Locate, in the data below, the line that contains "<!-- street casing -->" and the line that contains "<!-- legend -->"; reproduce exactly those two lines and every line between them, nothing more.

**EXERCISE MATERIALS**:
*** Block opens ***
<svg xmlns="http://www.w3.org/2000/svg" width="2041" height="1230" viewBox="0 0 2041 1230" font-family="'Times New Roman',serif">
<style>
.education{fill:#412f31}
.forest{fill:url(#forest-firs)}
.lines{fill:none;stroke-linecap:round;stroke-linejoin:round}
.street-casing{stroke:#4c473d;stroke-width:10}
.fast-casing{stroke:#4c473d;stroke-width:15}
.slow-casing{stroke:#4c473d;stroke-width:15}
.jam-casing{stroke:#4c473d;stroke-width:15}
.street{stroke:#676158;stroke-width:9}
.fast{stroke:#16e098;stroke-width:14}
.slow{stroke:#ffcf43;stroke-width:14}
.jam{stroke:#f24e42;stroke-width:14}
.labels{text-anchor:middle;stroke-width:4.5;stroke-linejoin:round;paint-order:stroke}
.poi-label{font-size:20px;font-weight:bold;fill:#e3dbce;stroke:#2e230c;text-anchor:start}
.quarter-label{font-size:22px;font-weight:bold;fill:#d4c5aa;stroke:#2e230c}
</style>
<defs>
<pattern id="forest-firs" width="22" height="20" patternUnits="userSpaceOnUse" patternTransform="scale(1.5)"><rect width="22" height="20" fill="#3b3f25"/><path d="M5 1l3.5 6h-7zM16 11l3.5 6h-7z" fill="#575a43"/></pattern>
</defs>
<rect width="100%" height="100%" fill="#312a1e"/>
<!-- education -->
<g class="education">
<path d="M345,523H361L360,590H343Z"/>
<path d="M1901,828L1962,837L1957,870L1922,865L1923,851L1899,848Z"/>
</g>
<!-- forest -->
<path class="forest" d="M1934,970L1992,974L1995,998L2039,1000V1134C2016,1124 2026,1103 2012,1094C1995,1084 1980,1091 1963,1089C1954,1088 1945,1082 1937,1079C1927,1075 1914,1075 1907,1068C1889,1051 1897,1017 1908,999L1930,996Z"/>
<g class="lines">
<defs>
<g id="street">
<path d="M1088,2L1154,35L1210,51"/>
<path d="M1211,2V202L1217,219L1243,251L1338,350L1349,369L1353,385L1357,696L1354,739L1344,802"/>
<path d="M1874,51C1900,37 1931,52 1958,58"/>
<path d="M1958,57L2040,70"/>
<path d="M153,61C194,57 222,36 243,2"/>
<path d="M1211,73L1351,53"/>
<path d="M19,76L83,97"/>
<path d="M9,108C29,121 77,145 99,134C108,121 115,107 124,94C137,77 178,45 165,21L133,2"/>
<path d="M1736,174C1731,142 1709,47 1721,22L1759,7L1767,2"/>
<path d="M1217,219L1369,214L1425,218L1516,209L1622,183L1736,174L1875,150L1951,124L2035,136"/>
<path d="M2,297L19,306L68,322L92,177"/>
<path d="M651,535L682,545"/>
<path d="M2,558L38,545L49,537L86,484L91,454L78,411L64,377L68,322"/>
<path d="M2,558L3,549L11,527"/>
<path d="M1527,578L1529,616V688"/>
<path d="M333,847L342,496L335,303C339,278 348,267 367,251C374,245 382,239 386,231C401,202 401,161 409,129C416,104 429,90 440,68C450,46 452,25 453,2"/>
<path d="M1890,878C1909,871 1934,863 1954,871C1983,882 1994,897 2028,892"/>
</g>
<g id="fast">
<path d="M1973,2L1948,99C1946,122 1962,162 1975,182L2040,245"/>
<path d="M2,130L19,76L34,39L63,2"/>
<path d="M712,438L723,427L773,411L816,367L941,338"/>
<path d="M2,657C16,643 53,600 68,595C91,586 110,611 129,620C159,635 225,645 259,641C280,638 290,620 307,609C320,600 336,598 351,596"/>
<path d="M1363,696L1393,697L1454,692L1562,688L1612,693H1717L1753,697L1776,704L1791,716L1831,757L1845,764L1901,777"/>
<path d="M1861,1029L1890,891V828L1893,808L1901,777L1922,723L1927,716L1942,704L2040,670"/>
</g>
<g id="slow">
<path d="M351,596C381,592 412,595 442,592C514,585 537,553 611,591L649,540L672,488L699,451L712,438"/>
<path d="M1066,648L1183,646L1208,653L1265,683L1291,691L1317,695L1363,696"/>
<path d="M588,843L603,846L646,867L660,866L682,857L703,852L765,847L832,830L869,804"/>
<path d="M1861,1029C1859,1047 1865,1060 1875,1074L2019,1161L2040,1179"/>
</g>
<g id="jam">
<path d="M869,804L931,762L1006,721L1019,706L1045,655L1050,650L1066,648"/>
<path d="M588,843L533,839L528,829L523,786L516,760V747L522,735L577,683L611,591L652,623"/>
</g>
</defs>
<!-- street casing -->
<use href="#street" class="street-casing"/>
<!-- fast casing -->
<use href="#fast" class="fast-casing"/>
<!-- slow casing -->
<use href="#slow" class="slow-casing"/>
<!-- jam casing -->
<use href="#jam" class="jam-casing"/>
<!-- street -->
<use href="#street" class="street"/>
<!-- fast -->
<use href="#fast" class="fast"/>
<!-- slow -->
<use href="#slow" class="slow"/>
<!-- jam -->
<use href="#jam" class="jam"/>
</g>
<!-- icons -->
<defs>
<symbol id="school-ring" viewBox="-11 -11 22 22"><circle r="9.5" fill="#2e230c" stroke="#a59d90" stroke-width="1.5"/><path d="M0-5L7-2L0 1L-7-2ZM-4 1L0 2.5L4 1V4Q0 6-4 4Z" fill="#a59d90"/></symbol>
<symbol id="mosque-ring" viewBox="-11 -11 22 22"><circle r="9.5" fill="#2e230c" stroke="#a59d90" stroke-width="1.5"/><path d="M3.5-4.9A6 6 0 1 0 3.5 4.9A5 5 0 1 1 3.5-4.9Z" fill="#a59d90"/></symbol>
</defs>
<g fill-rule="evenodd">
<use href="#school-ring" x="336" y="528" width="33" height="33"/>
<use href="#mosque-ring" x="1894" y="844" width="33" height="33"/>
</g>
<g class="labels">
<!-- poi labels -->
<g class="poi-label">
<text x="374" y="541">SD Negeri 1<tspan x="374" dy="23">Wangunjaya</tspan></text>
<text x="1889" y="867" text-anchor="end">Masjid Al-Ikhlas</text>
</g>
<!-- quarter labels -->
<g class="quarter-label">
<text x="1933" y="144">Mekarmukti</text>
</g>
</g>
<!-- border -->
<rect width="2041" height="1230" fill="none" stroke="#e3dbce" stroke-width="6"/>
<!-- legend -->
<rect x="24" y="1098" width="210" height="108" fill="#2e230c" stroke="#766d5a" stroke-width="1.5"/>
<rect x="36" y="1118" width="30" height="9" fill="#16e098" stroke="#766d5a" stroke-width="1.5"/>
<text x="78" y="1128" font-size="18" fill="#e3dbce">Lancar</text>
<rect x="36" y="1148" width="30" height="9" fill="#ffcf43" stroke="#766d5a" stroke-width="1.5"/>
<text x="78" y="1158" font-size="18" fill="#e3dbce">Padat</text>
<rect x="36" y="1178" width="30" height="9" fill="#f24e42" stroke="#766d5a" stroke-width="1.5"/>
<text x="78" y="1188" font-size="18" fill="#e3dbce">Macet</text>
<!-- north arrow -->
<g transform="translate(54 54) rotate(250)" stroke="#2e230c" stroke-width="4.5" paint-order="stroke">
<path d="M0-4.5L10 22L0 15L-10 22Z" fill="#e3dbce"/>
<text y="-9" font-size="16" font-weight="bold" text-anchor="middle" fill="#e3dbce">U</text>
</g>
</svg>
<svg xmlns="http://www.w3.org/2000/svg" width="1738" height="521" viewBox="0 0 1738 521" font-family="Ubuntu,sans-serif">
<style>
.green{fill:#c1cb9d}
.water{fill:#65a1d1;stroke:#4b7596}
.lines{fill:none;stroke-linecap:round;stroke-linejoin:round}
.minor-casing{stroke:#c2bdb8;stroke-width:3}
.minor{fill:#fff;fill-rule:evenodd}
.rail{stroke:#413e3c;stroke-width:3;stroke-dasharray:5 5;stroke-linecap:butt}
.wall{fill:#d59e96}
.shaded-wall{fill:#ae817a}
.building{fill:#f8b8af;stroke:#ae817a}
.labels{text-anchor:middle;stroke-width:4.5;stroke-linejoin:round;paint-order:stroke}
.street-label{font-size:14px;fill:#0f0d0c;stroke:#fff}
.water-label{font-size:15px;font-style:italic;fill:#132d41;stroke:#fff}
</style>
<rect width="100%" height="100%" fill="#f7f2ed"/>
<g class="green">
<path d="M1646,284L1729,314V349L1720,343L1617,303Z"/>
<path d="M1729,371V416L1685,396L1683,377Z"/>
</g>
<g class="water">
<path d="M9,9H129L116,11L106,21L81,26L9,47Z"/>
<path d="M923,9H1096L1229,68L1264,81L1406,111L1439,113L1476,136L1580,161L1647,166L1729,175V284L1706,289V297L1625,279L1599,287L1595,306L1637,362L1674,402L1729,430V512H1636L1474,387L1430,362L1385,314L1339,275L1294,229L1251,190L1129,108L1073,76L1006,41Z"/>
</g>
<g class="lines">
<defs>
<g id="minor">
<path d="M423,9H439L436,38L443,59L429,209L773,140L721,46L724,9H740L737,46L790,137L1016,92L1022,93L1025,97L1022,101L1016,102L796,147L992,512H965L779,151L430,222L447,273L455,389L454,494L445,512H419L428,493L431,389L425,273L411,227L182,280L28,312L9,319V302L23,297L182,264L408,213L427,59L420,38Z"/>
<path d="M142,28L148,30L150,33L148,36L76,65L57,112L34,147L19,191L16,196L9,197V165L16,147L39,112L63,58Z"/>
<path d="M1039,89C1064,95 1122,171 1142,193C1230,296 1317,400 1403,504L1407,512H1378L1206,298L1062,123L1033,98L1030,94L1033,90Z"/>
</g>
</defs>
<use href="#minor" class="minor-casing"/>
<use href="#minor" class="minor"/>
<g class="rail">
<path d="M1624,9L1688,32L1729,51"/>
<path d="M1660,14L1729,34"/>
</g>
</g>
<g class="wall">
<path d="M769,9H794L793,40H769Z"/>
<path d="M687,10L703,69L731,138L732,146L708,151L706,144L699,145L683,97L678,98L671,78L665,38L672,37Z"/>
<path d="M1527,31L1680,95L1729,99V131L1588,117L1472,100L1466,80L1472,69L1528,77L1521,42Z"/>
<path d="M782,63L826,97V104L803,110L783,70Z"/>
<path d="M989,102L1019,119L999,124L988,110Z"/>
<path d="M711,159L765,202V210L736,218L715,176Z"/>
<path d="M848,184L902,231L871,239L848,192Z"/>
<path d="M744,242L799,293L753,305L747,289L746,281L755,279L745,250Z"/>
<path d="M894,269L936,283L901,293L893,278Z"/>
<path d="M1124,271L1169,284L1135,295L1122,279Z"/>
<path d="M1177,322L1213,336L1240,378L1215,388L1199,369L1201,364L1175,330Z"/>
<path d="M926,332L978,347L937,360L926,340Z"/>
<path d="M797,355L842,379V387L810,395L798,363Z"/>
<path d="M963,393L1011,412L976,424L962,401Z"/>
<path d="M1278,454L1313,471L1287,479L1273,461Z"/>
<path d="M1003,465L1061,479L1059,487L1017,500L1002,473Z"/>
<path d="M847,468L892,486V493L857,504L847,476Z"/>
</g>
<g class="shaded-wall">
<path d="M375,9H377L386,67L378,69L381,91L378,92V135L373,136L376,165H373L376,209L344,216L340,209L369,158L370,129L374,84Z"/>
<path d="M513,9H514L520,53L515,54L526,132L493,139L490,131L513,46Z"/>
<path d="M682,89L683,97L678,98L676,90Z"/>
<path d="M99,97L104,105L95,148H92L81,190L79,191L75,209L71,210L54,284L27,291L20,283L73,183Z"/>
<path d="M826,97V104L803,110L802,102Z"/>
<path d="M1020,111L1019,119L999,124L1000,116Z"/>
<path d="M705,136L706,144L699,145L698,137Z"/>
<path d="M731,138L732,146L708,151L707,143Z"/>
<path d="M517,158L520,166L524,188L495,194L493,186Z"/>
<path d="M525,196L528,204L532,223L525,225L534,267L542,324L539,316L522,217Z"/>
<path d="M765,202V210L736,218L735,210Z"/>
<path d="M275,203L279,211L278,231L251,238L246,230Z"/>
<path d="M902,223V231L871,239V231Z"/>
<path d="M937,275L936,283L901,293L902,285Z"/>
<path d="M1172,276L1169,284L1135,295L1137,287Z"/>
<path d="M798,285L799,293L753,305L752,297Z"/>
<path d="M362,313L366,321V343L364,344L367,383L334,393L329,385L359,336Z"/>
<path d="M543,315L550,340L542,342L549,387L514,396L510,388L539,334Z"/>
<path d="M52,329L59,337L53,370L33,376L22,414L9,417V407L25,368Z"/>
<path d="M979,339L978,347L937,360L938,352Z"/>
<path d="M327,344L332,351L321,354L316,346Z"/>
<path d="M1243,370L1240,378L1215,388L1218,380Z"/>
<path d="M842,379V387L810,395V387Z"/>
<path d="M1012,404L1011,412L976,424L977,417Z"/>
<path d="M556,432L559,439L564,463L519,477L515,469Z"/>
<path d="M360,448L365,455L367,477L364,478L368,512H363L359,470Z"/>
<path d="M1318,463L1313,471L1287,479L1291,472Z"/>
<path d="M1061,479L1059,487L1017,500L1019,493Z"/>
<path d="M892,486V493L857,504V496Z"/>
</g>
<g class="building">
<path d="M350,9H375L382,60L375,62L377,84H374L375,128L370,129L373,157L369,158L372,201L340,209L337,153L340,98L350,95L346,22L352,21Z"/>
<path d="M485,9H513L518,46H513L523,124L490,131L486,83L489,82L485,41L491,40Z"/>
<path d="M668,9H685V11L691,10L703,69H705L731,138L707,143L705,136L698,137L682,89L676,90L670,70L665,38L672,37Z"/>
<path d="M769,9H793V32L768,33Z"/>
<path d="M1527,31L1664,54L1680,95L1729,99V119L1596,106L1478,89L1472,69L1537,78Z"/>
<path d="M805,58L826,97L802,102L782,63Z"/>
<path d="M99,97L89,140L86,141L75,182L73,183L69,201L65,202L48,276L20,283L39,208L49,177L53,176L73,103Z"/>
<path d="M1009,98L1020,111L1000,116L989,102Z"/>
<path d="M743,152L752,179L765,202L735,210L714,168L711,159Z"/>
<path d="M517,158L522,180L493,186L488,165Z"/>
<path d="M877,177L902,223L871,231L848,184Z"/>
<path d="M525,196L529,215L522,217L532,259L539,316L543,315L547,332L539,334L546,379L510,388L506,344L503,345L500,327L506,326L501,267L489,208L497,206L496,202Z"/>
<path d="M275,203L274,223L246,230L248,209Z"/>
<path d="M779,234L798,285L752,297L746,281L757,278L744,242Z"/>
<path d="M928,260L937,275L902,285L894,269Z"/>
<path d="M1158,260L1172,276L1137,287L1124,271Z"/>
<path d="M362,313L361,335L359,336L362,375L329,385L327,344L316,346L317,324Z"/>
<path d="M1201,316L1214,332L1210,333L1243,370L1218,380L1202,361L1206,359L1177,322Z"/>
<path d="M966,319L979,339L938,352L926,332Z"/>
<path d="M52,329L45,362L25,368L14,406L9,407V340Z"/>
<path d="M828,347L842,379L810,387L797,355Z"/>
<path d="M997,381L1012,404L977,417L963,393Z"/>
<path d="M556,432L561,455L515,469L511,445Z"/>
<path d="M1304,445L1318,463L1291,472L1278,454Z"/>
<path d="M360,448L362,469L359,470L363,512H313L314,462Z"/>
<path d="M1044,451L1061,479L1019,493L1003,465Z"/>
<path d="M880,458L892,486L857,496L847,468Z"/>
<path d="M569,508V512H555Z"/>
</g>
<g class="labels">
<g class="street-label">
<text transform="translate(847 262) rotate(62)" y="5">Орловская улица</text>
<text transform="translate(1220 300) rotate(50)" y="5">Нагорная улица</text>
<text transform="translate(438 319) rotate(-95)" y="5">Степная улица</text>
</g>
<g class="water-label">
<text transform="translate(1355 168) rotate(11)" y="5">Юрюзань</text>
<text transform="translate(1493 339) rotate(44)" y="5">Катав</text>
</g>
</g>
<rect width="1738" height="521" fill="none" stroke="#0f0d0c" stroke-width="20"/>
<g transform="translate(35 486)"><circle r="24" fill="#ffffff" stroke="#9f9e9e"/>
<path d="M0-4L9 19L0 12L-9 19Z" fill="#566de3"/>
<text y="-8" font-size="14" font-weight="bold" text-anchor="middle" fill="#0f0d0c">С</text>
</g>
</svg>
*** Block closes ***
**ANSWER FOR THE TASK**:
<!-- street casing -->
<use href="#street" class="street-casing"/>
<!-- fast casing -->
<use href="#fast" class="fast-casing"/>
<!-- slow casing -->
<use href="#slow" class="slow-casing"/>
<!-- jam casing -->
<use href="#jam" class="jam-casing"/>
<!-- street -->
<use href="#street" class="street"/>
<!-- fast -->
<use href="#fast" class="fast"/>
<!-- slow -->
<use href="#slow" class="slow"/>
<!-- jam -->
<use href="#jam" class="jam"/>
</g>
<!-- icons -->
<defs>
<symbol id="school-ring" viewBox="-11 -11 22 22"><circle r="9.5" fill="#2e230c" stroke="#a59d90" stroke-width="1.5"/><path d="M0-5L7-2L0 1L-7-2ZM-4 1L0 2.5L4 1V4Q0 6-4 4Z" fill="#a59d90"/></symbol>
<symbol id="mosque-ring" viewBox="-11 -11 22 22"><circle r="9.5" fill="#2e230c" stroke="#a59d90" stroke-width="1.5"/><path d="M3.5-4.9A6 6 0 1 0 3.5 4.9A5 5 0 1 1 3.5-4.9Z" fill="#a59d90"/></symbol>
</defs>
<g fill-rule="evenodd">
<use href="#school-ring" x="336" y="528" width="33" height="33"/>
<use href="#mosque-ring" x="1894" y="844" width="33" height="33"/>
</g>
<g class="labels">
<!-- poi labels -->
<g class="poi-label">
<text x="374" y="541">SD Negeri 1<tspan x="374" dy="23">Wangunjaya</tspan></text>
<text x="1889" y="867" text-anchor="end">Masjid Al-Ikhlas</text>
</g>
<!-- quarter labels -->
<g class="quarter-label">
<text x="1933" y="144">Mekarmukti</text>
</g>
</g>
<!-- border -->
<rect width="2041" height="1230" fill="none" stroke="#e3dbce" stroke-width="6"/>
<!-- legend -->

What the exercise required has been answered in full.